Well, I just woke up. Monsanto has done something pretty screwy here as far as scientific ethics because people within the organisation were angry with the IARC. I can understand being angry with the IARC. Its decision was extremely stupid and a PR nightmare. Pretty dumb of Monsanto to fight stupidity with stupidity. They should know better.
On the other hand, the editing does appear to be cosmetic, with Monsanto wanting to skewer the IARC, and there are plenty of truly independent investigations into the effects of glyphosate. All of the science still says glyphosate is safe in the concentrations we encounter it in.
I don't really see anything wrong with using a ghostwriter, as long as the person/organisation whose name is on any document fully read and agreed with the contents, and would stand by them as their own.
Did you read the article? The concern is about Monsanto heavily editing what should've been unbiased independent research around the safety of roundup, yet releasing it as such. knowingly giving the general population carcinogens and fighting hard for it. Deplorable.
The saddest part is that there are real live people who willingly do this for a living. Nothing will ever change as long as this behavior is enabled or encouraged.
Well, I'm sure not all of it is in the drinking water downstream from the fields where it's over-applied beyond concentrations even Monsanto recommends. So it has to go somewhere. Still, a largely plant-based diet will help your health more than hurt it.
It and one of its degradates are found in the majority of drinking water or wastewater samples in some areas (different reports from different studies report 18% and 36% of samples undegraded, 68% and 69% of AMPA). It's typically far below what the EPA considers a safe level. That "safe level", of course, is set based on understanding the body of safety studies about it.
I grew up along a major river in the Midwest. I've been reading studies and study summaries about glyphosate for years.
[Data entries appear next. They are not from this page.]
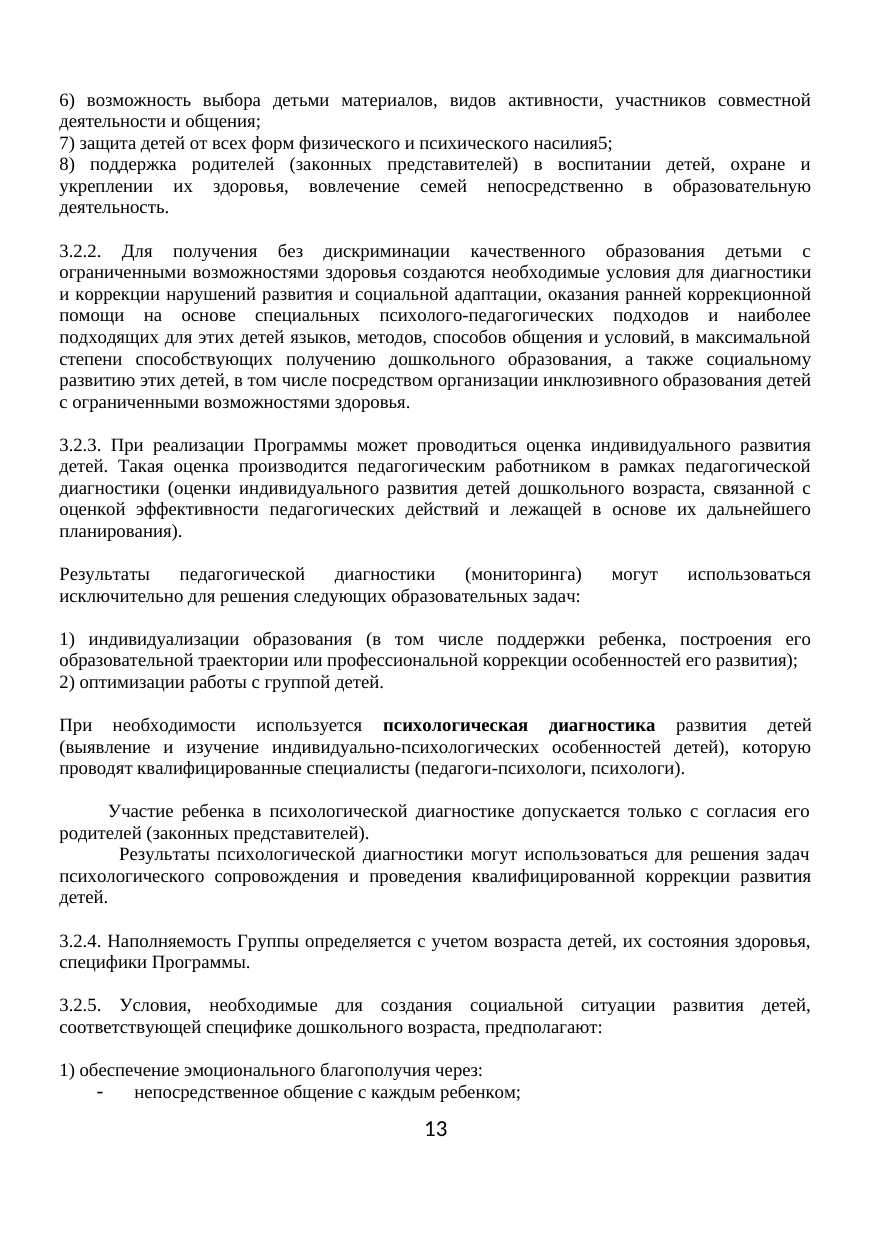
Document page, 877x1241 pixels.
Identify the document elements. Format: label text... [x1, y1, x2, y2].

text 1) обеспечение эмоционального благополучия через: [59, 1059, 812, 1081]
text 1) индивидуализации образования (в том числе поддержки ребенка, построения его образовательной траектории или профессиональной коррекции особенностей его развития); [59, 628, 812, 671]
text 3.2.4. Наполняемость Группы определяется с учетом возраста детей, их состояния здоровья, специфики Программы. [59, 929, 812, 973]
text Результаты педагогической диагностики (мониторинга) могут использоваться исключительно для решения следующих образовательных задач: [59, 563, 812, 606]
text 2) оптимизации работы с группой детей. [59, 671, 812, 692]
text 7) защита детей от всех форм физического и психического насилия5; [59, 132, 812, 153]
text 8) поддержка родителей (законных представителей) в воспитании детей, охране и укреплении их здоровья, вовлечение семей непосредственно в образовательную деятельность. [59, 153, 812, 218]
text При необходимости используется психологическая диагностика развития детей (выявление и изучение индивидуально-психологических особенностей детей), которую проводят квалифицированные специалисты (педагоги-психологи, психологи). [59, 714, 812, 779]
text 3.2.3. При реализации Программы может проводиться оценка индивидуального развития детей. Такая оценка производится педагогическим работником в рамках педагогической диагностики (оценки индивидуального развития детей дошкольного возраста, связанной с оценкой эффективности педагогических действий и лежащей в основе их дальнейшего планирования). [59, 434, 812, 541]
text 3.2.2. Для получения без дискриминации качественного образования детьми с ограниченными возможностями здоровья создаются необходимые условия для диагностики и коррекции нарушений развития и социальной адаптации, оказания ранней коррекционной помощи на основе специальных психолого-педагогических подходов и наиболее подходящих для этих детей языков, методов, способов общения и условий, в максимальной степени способствующих получению дошкольного образования, а также социальному развитию этих детей, в том числе посредством организации инклюзивного образования детей с ограниченными возможностями здоровья. [59, 239, 812, 412]
text 3.2.5. Условия, необходимые для создания социальной ситуации развития детей, соответствующей специфике дошкольного возраста, предполагают: [59, 994, 812, 1037]
text 6) возможность выбора детьми материалов, видов активности, участников совместной деятельности и общения; [59, 89, 812, 132]
text Результаты психологической диагностики могут использоваться для решения задач психологического сопровождения и проведения квалифицированной коррекции развития детей. [59, 843, 812, 908]
list непосредственное общение с каждым ребенком; [97, 1081, 812, 1102]
text Участие ребенка в психологической диагностике допускается только с согласия его родителей (законных представителей). [59, 800, 812, 843]
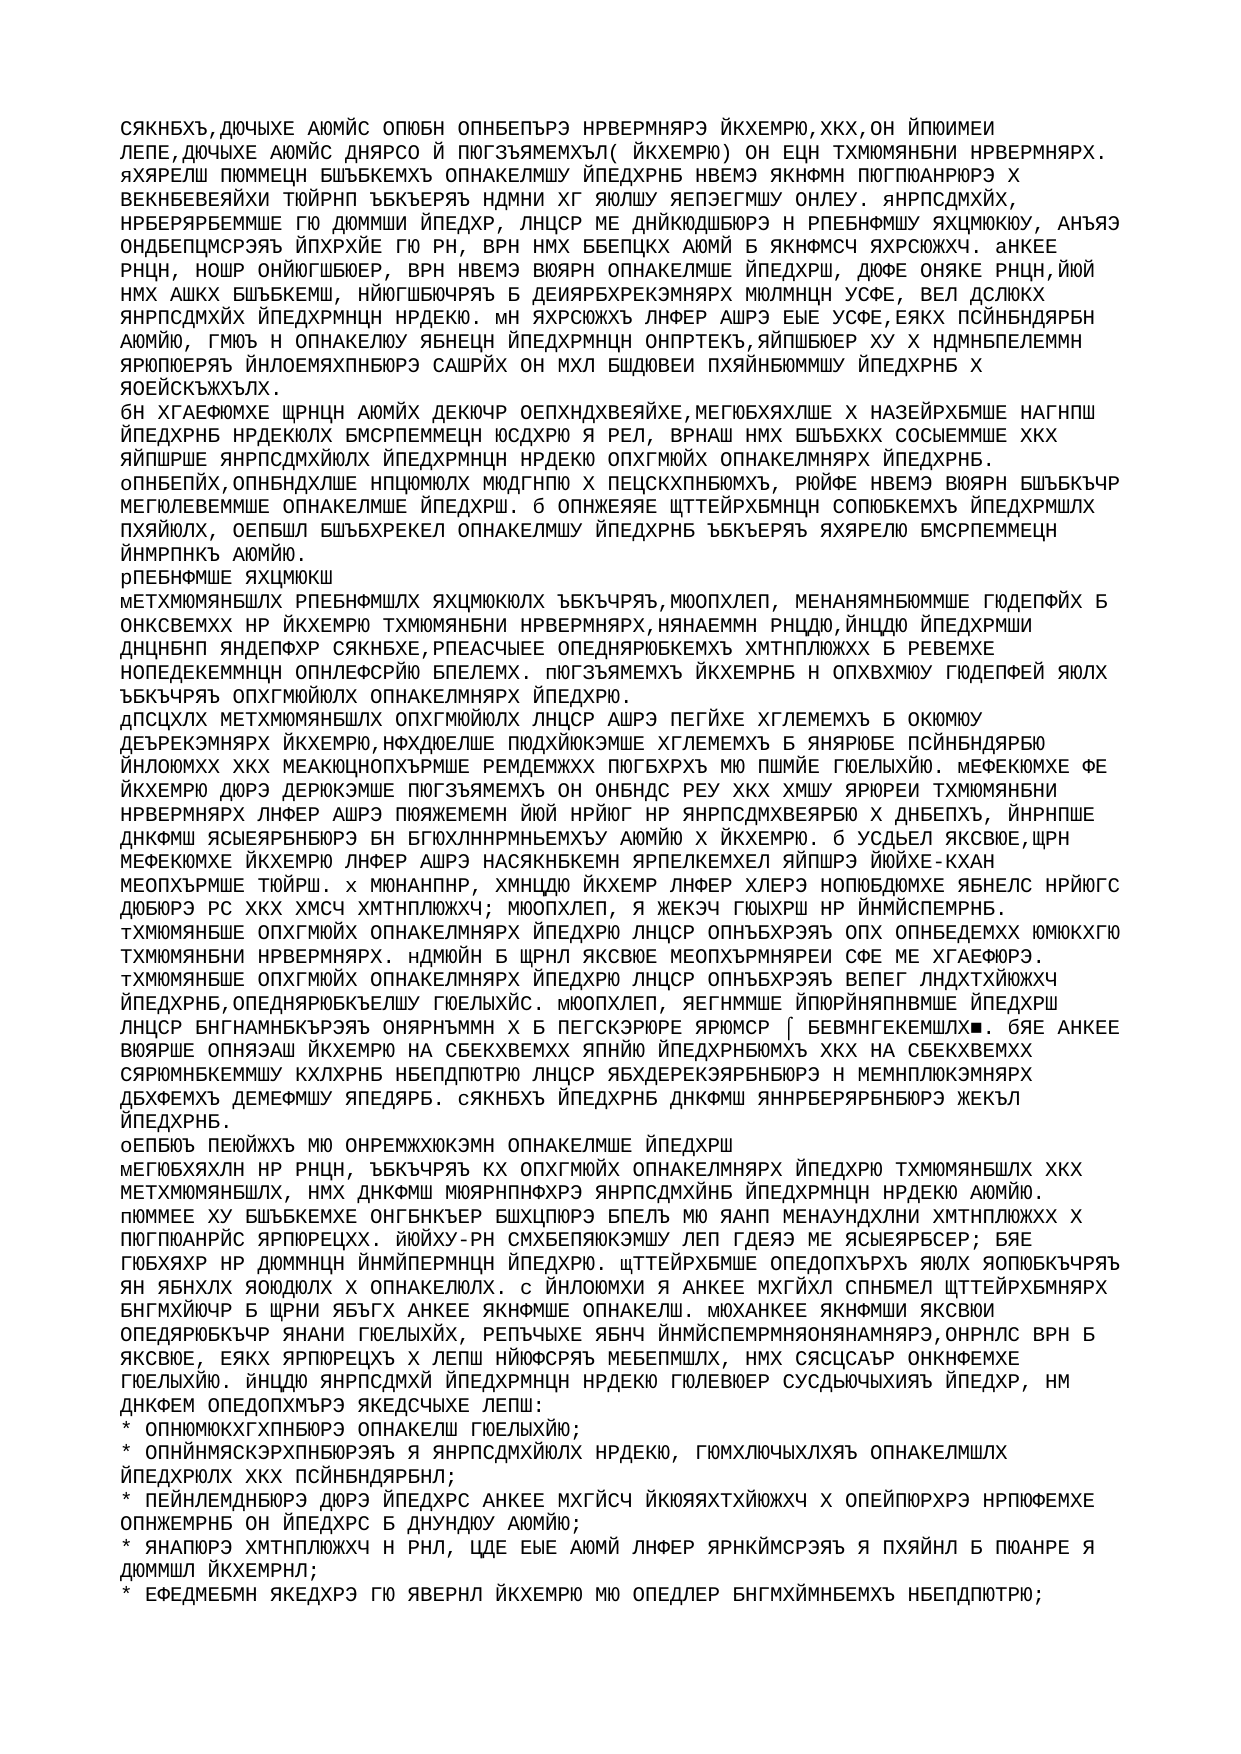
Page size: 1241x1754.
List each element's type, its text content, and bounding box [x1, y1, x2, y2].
I'm less concerned, honestly, at the levels I see reported about it being a carcinogen than as a possible developmental neurotoxin and problem for reproduction.
Herbicides, fungicides, and insecticides, including the herbicide glyphosate, have been shown to potentially lead to gut microbe imbalances and other subtle biological changes like immune, endocrine, and neurological symptoms. Depression, autism, ADHD, diabetes, Parkinson's, Alzheimer's, birth defects, miscarriage, and lupus are among the disorders other than cancers found to be strongly correlated with working in or living near agriculture.
If a regulator can't be arsed to bother writing the report themselves, what makes you think they are carefully reviewing the findings in the report before rubber stamping it? What makes you think there aren't errors of omission? Who is verifying what they write in the report is the truth?
This system would only work if the company in question was trustworthy enough to not need regulation in the first place. In the real world it will never work.
You don't see anything wrong with the company being it's own ghostwriter? The company, who is clearly going to agree with the contents that are charitable to itself?
This sort of personal attack will get your account banned here, regardless of how wrong someone else may be, so please don't do this again.
Someone holding a different view than you do is not evidence of bad faith, and the internet trope of you-must-be-a-shill is poison. Since you've posted like this before, it's important that you fix this and not do it again.
You've also been uncivil in other comments, and that needs to stop too. Here's how to approach HN commenting: if you have a substantive point to make, make it thoughtfully; otherwise please don't comment until you do.
My point is that a lot of research conducted today is funded by ulterior motives, be it political, private interest, or a company like Monsanto. I fully expected a company like Monsanto to be engaged in this behaviour. The days of pure/basic research are dead, especially with funding from the public sector drying up.